The American Banker index of the 50 largest banks slipped 1.16%, and the index of 225 banks fell 1.96%.

Some banks have already reduced the amount of guidance they give analysts in anticipation of a Securities and Exchange Commission rule barring selective information disclosure that is due to take effect Oct. 23. That is contributing to the uncertainty about bank earnings, Ms. Murray said.

Though macroeconomic concerns have been less of a factor than in the past, they have not helped bank stocks, she said.

Some investors had hoped the Fed would not only keep interest rates stable in the near future, but lower them early next year, Ms. Murray said. With the price of crude oil rising, the prospect of a rate cuts looks dimmer - another short-term negative for banks, she said.

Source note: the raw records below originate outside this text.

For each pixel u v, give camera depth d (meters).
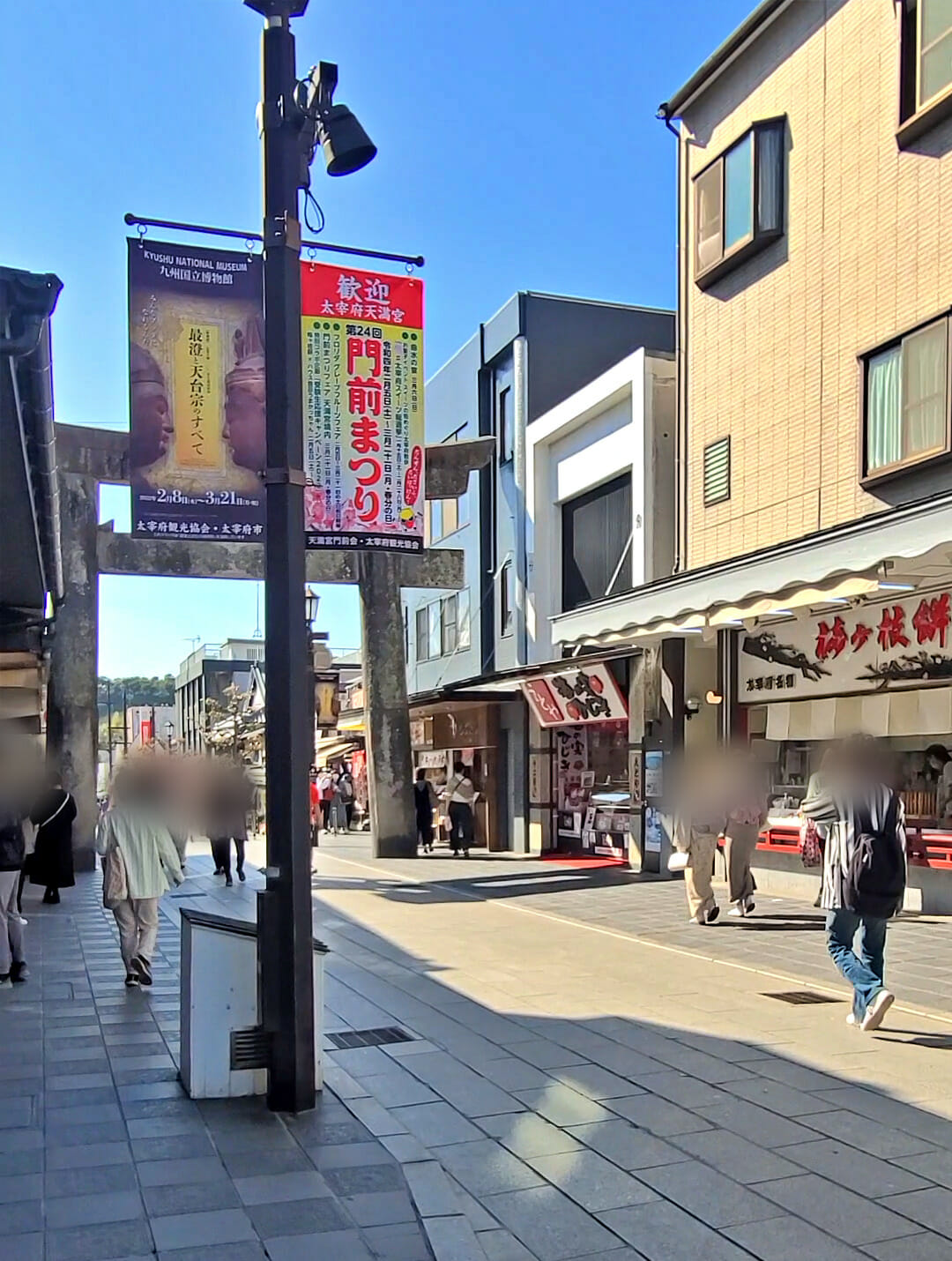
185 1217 4.00
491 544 24.97
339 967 9.54
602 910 12.95
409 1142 5.00
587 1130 5.26
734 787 11.90
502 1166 4.82
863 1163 4.81
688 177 15.96
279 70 5.42
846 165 12.84
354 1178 4.39
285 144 5.44
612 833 19.23
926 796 11.95
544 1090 5.91
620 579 19.39
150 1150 4.68
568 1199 4.46
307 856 5.31
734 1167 4.79
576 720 19.31
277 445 5.30
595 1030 7.18
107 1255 3.69
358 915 12.86
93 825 18.06
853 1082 6.00
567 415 20.75
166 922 12.23
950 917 11.28
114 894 8.30
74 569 17.98
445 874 17.59
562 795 21.12
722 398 15.11
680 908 12.95
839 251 12.91
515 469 23.27
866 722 12.37
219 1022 5.44
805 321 13.48
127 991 8.21
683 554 15.84
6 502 8.23
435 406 28.30
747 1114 5.48
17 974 8.69
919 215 11.71
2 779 8.61
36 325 4.93
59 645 18.00
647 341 24.41
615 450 19.36
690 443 15.82
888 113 12.20
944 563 9.48
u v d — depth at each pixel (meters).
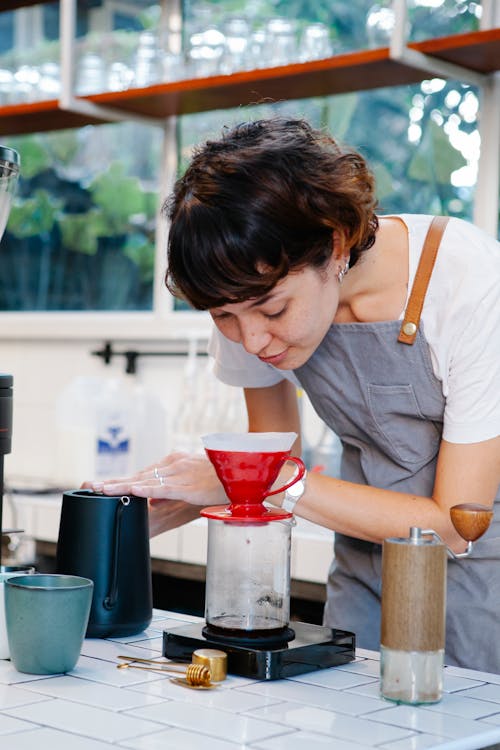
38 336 3.87
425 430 1.76
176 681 1.28
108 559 1.49
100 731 1.09
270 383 1.97
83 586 1.32
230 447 1.33
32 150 4.01
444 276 1.64
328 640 1.38
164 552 2.77
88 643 1.48
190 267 1.39
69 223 3.94
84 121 3.53
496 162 3.00
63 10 3.25
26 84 3.41
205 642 1.35
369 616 1.87
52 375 3.87
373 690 1.27
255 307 1.42
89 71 3.26
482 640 1.74
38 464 3.87
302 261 1.39
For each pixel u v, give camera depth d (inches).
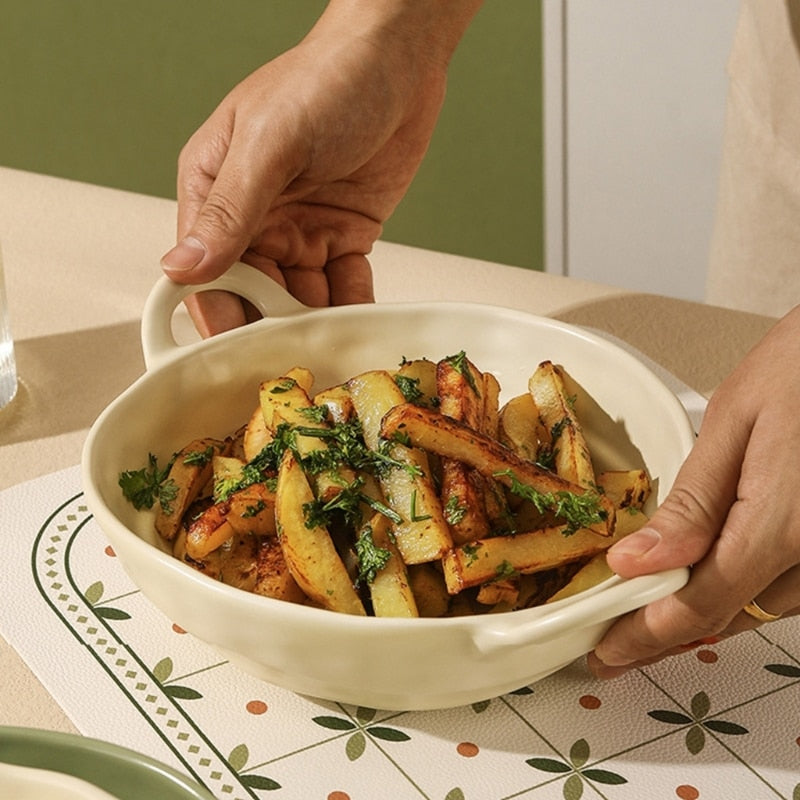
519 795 27.2
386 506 30.5
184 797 25.2
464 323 38.0
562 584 30.6
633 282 112.6
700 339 46.0
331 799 26.9
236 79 116.2
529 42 105.8
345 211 49.1
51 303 48.7
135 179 126.7
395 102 46.1
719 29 95.3
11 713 29.1
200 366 35.6
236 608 25.7
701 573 27.3
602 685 30.7
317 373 38.0
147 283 50.4
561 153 109.4
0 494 36.9
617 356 35.5
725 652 31.9
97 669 30.5
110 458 31.4
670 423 33.0
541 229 115.3
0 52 123.8
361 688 26.9
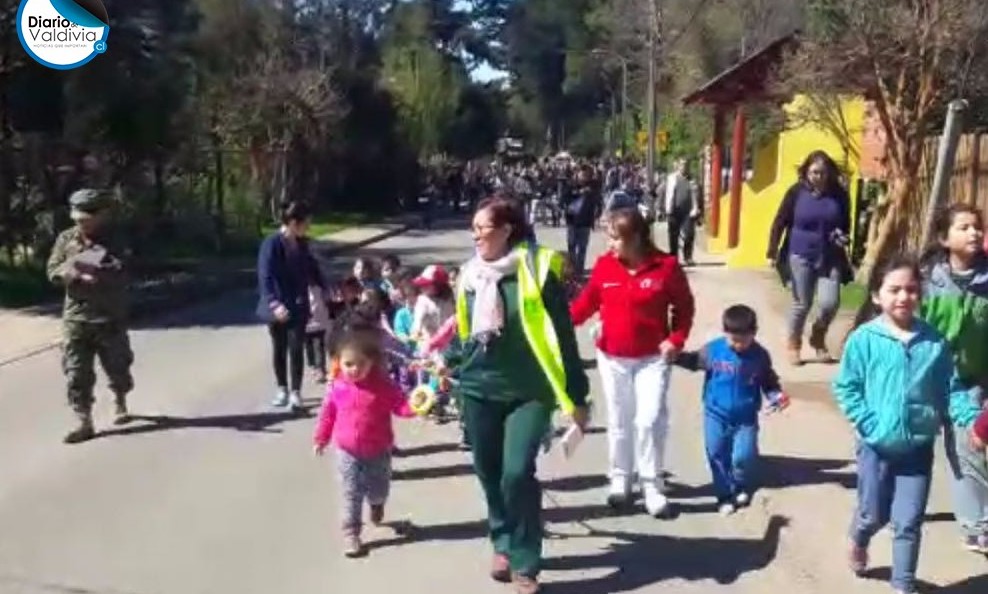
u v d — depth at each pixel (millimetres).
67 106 20406
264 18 41438
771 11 50656
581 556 6797
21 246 20172
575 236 21062
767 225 22547
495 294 6070
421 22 76938
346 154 47312
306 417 10445
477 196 56375
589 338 14555
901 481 5684
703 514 7523
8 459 8984
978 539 6277
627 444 7559
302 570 6625
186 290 20250
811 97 18766
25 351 13844
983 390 6062
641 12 63594
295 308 10539
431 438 9602
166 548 6973
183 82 22516
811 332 11945
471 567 6668
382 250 32156
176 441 9570
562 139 112062
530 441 6039
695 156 47031
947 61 15703
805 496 7387
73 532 7250
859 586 5973
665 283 7332
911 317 5613
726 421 7480
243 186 35938
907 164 15664
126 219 21297
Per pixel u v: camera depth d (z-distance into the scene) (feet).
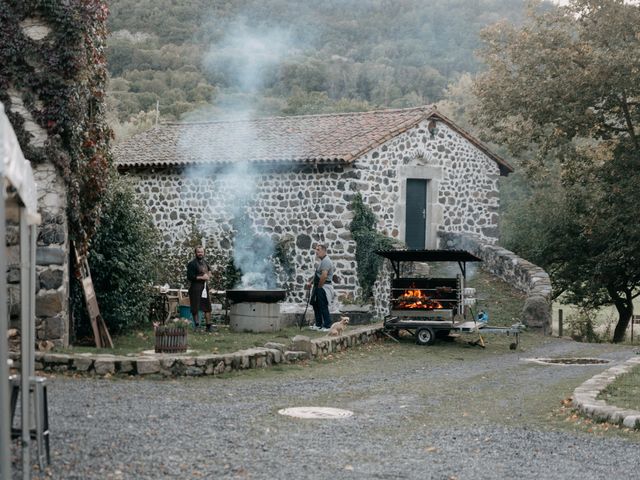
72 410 29.76
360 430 28.96
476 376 45.57
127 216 53.62
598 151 99.35
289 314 63.36
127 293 53.52
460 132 80.89
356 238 71.61
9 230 43.65
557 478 23.03
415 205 78.79
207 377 40.86
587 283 97.50
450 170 80.38
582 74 85.15
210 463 22.98
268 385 39.19
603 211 91.91
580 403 33.24
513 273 78.54
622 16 83.97
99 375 39.04
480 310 72.02
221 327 60.90
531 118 93.50
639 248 88.12
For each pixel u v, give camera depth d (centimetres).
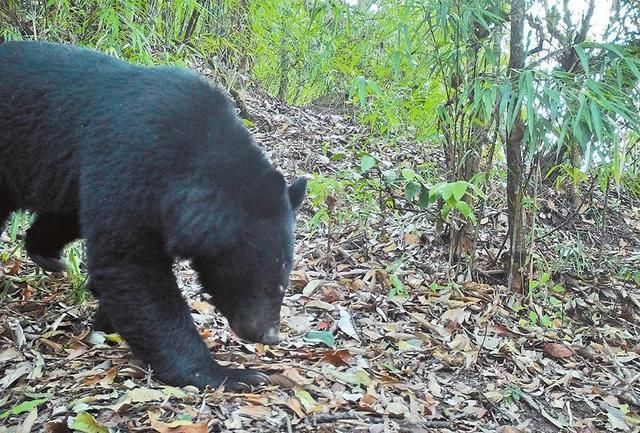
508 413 133
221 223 124
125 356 142
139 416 117
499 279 197
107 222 129
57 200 146
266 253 125
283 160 268
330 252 200
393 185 215
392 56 193
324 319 166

Interest rate expectations will continue to send bank stocks up or down, depending on the news of the day, but slower earnings will force the sector to "generally give ground," Ms. Murray said.

Kate Blecher, a managing director of research at Sandler O'Neill & Partners agreed that earnings for the third quarter will be lower than expected, but also said the slowdown "won't make headlines."

A slower economy could hurt banks in 2001, and "fee income might not carry the boat forever in this economy," she said.

Bruce E. Simmons, a principal who heads Sandler's equity trading, said this week's market reaction was more a correction than a change in the market potential for financial firms. Oil prices affect the economy less in the United States than in Europe or Asia, because American consumers are more flexible in adjusting demand, he said.

September has historically been a poor month, "particularly in an election year, and we don't know how hard the soft landing will be," Mr. Simmons said.

However, he predicted banks would prove to be less vulnerable than other industries. "Let's say the Dow goes down 5%, then banks will go down only 3%," he said.